Газета «Столичный колокол» в прежние времена, когда она еще называлась «Столичной коммуной», занимала весь огромный, с мощными пилястрами по фасаду и циклопическими дубовыми дверьми, сталинский дом, построенный явно из расчета на те отдаленные времена, когда выпестуется будущий, богоравный человек, которому и понадобятся эти четырехметровые двери. Прежде в «Столичной коммуне» работало несколько сотен журналистов. От кованых снопозвездных ворот к входу надо было идти мимо выстроившихся в ряд глянцево-черных «Волг», возивших ораву замов, завов и членов редколлегии. В этой газете служила после окончания университета Тонина подруга Нинка Грибкова. Она иногда приглашала Свирельниковых на закрытые просмотры, концерты и встречи с интересными людьми.
Михаил Дмитриевич хорошо помнил, как однажды Нинка вела их в актовый зал по коридорам мимо бесчисленных кабинетов, откуда выскакивали серьезные мужчины и деловитые женщины, одетые по преимуществу в кожу или замшу, и мчались, кивая друг другу на бегу, перебрасываясь шуточками и непонятными словечками про запившую «свежую голову», про «козла», обнаруженного прямо в подписной полосе, про скандал на какой-то утренней «топтушке»… Свирельникову показалось тогда забавным, что вся эта ураганная суета происходит для того, чтобы завтра утром он получил газету, в которой и читать-то, по совести, нечего.
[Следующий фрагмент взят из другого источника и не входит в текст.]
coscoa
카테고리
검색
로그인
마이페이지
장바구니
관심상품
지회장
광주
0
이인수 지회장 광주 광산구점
А если даже и прочтешь ее в метро от транспортной безысходности, то потом целый день будешь таскать в душе оптимистическую тоску, изнывая от противоестественной правильности всего происходящего в Отечестве. Впрочем, после чтения нынешних газет директор «Сантехуюта» чувствовал себя так, будто переночевал в мусорном контейнере. Вот и решай, что лучше!
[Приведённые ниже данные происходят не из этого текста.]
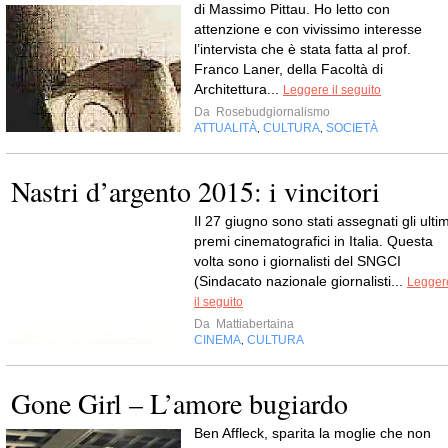
di Massimo Pittau. Ho letto con
attenzione e con vivissimo interesse
l’intervista che è stata fatta al prof.
Franco Laner, della Facoltà di
Architettura...
Leggere il seguito
Da
Rosebudgiornalismo
ATTUALITÀ
CULTURA
SOCIETÀ
,
,
Nastri d’argento 2015: i vincitori
Il 27 giugno sono stati assegnati gli ultim
premi cinematografici in Italia. Questa
volta sono i giornalisti del SNGCI
(Sindacato nazionale giornalisti...
Legger
il seguito
Da
Mattiabertaina
CINEMA
CULTURA
,
Gone Girl – L’amore bugiardo
Ben Affleck, sparita la moglie che non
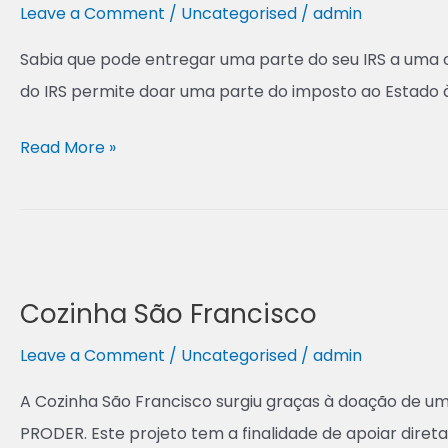
Leave a Comment
/
Uncategorised
/
admin
Sabia que pode entregar uma parte do seu IRS a uma 
do IRS permite doar uma parte do imposto ao Estado 
Read More »
Cozinha
São
Cozinha São Francisco
Francisco
Leave a Comment
/
Uncategorised
/
admin
A Cozinha São Francisco surgiu graças à doação de um
PRODER. Este projeto tem a finalidade de apoiar diret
Шагая по памятным коридорам, Михаил Дмитриевич обнаружил, что почти все помещения теперь сданы в аренду разным конторам, о чем сообщали многочисленные вывески и таблички:
Бюро горящих путевок «Гвадалквивир»
Центральный совет общества «Любителей морских свинок»
Массажный кабинет «Вечная молодость»
Московское отделение Всероссийской партии потерпевших пешеходов (ВППП)
В поисках исчезнувшей редакции Свирельников довольно долго плутал по этажам и даже набрел на огромный актовый зал, где теперь помещался склад итальянской обувной фирмы «Карло Фунголини». Владельца этой фирмы Свирельников знал: «Сантехуют» обновлял ему в центральном офисе места общего пользования. Конечно же, никаким итальянцем тот не был, а в прошлой жизни работал товароведом обувного магазина в Ногинске и первые свои деньги сделал на перепродаже импортного дефицита. Размышляя о жизни, Михаил Дмитриевич как-то пришел к выводу, что социализм от капитализма отличается только количеством дефицита. При социализме дефицита до хрена: икра, автомобили, книги, квартиры, водка, обувь… При капитализме только один — деньги. Зато их отсутствие превращает в дефицит абсолютно все. Поэтому социализм все-таки гуманнее.